(Data visualization images)
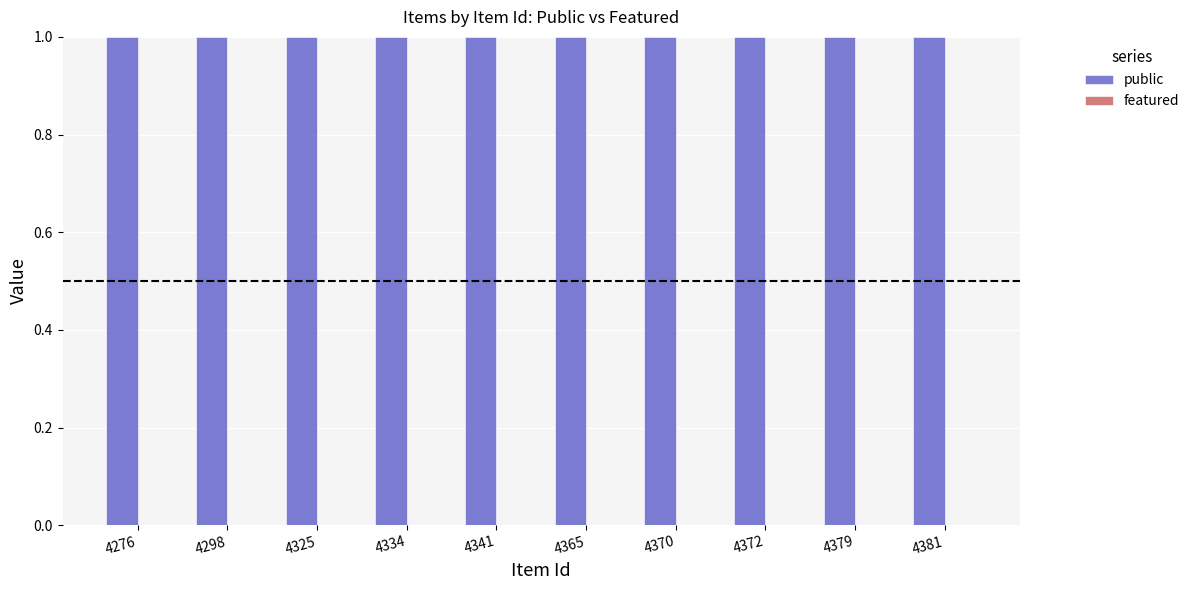

Reading left to right, what are all the values shown in this chart?

public: 4276=1	4298=1	4325=1	4334=1	4341=1	4365=1	4370=1	4372=1	4379=1	4381=1
featured: 4276=0	4298=0	4325=0	4334=0	4341=0	4365=0	4370=0	4372=0	4379=0	4381=0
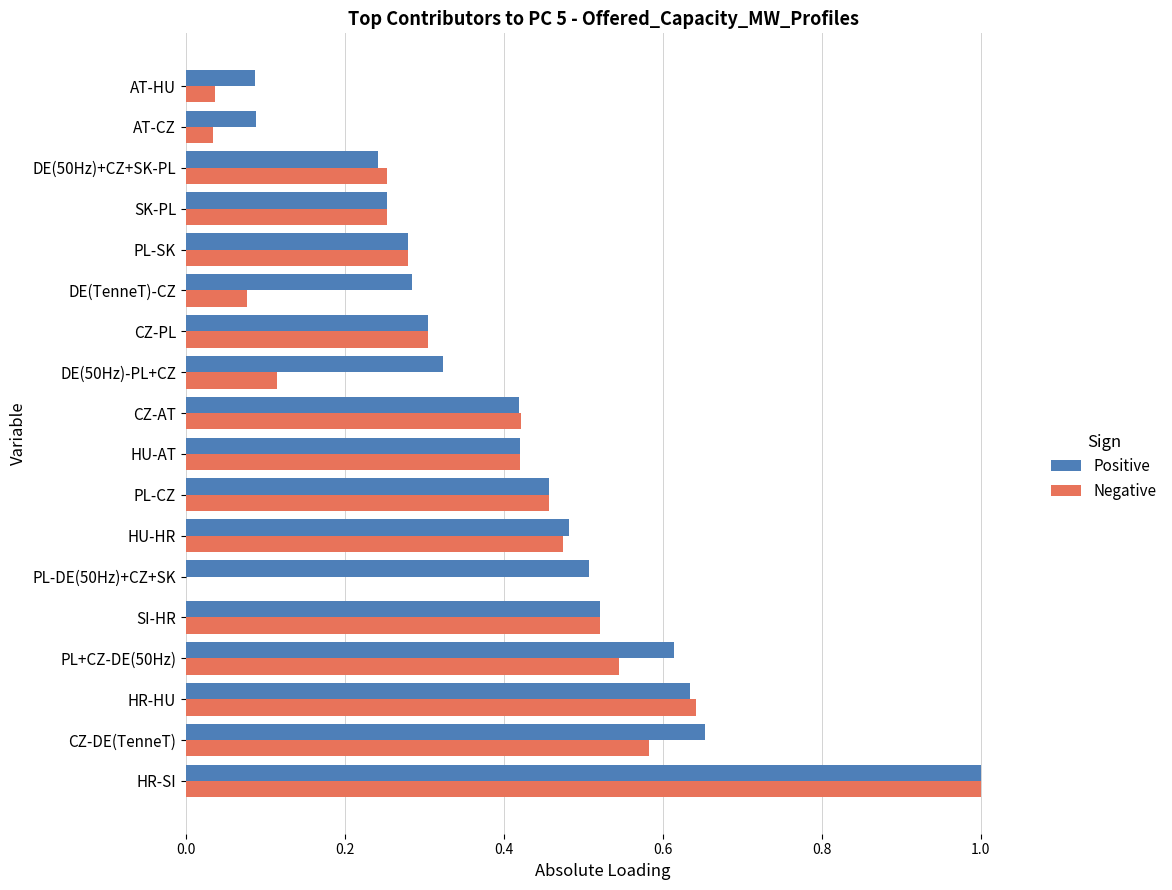

At which category does the chart reach its peak across all series?

HR-SI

#### Assigned task
Render these lines as a JSON list of strings, one string per line, skipping blank lines and leaving out the pictures.

#### Task response
[
  "Reading left to right, what are all the values shown in this chart?",
  "public: 4276=1\t4298=1\t4325=1\t4334=1\t4341=1\t4365=1\t4370=1\t4372=1\t4379=1\t4381=1",
  "featured: 4276=0\t4298=0\t4325=0\t4334=0\t4341=0\t4365=0\t4370=0\t4372=0\t4379=0\t4381=0",
  "At which category does the chart reach its peak across all series?",
  "HR-SI"
]